__PROVIDED PASSAGE__.
%%


    • HaughtiestZombieChic .

      Samsung chromebook 2 13.3 has an 1920×1080 screen resolution.

      • Corey Wood

        I know but it’s the same price as normal laptops. I might as well just buy myself a laptop

        • Mobile_Dom

          what other “normal laptop” at that price has a 1080p screen?

    • Sebastiaan Franken

      What’d you expect for a cheap device? If the price of a device is low the OEM saved on the most expensive part: the screen. If you want a Full-HD screen go with a Chromebook 2 from Samsung or the Google Pixel

  • http://carsonevans.ca/ Carson Evans

    I hope they get google certifacation. They are doing good things. I also hope they port their chromium os to their radxa development board.

  • Sean Lumly

    I think you mean Mali 764, and in that case, I think you mean Mali 760 MP4..

    • Sean Lumly

      I was incorrect. The Mali T760 MP4 can indeed be referred to as the Mali T764.

    • Sean Lumly

      Last correction: Mali T764 is officially incorrect. Mali T760 MP4 is the correct nomenclature.

  • ProfessorPortal

    I really loathe when OEM’s make a chromebook look the MBA. Please god make it look any other way. I forget which but one were all black save for the lid which was white. That looked good. Stop lusting after the Apple look.

%%

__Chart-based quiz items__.
%%

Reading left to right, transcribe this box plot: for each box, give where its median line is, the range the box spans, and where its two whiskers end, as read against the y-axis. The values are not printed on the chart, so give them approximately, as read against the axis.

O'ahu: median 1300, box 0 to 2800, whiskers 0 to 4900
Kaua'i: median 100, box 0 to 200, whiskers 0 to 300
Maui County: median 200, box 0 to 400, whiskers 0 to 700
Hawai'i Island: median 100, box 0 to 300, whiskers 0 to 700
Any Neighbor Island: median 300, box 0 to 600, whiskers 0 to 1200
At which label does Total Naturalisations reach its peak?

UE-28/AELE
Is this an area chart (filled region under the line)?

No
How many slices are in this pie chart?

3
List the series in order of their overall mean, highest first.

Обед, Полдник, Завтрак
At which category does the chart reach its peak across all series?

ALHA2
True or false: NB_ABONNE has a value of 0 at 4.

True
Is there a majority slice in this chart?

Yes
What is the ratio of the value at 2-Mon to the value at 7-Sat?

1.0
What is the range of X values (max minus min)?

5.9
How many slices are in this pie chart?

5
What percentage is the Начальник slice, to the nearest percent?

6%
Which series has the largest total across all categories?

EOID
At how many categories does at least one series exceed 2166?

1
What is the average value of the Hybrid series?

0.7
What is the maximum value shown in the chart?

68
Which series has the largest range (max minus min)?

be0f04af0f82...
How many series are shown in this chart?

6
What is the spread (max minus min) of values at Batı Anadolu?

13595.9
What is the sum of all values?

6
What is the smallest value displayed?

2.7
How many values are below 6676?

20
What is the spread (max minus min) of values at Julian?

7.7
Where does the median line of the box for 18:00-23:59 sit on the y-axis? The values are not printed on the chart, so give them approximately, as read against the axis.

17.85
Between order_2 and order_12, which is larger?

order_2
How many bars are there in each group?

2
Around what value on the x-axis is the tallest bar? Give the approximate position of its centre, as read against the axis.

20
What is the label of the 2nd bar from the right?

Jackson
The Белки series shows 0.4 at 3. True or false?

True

%%

__TASKS TO PERFORM__.
1. Decide whether each statement agrees with the comment thread, answering yes or no and quoting the deciding words: (a) the Samsung Chromebook 2 13.3 has a 1920×1080 screen resolution; (b) Sean Lumly's last correction names Mali T764 as the correct term; (c) Carson Evans hopes they port their Chromium OS to their Radxa development board.
2. Edit the comment thread, beginning at the words "I was incorrect." and stopping after "the correct nomenclature.", and replace "nomenclature" with "name".
The chart-based quiz items are separate material with no connection to the comment thread.

__SOLUTIONS__.
1.
(a) Yes: "Samsung chromebook 2 13.3 has an 1920×1080 screen resolution."
(b) No: "Last correction: Mali T764 is officially incorrect. Mali T760 MP4 is the correct nomenclature."
(c) Yes: "I also hope they port their chromium os to their radxa development board."

2.
I was incorrect. The Mali T760 MP4 can indeed be referred to as the Mali T764.

    • Sean Lumly

      Last correction: Mali T764 is officially incorrect. Mali T760 MP4 is the correct name.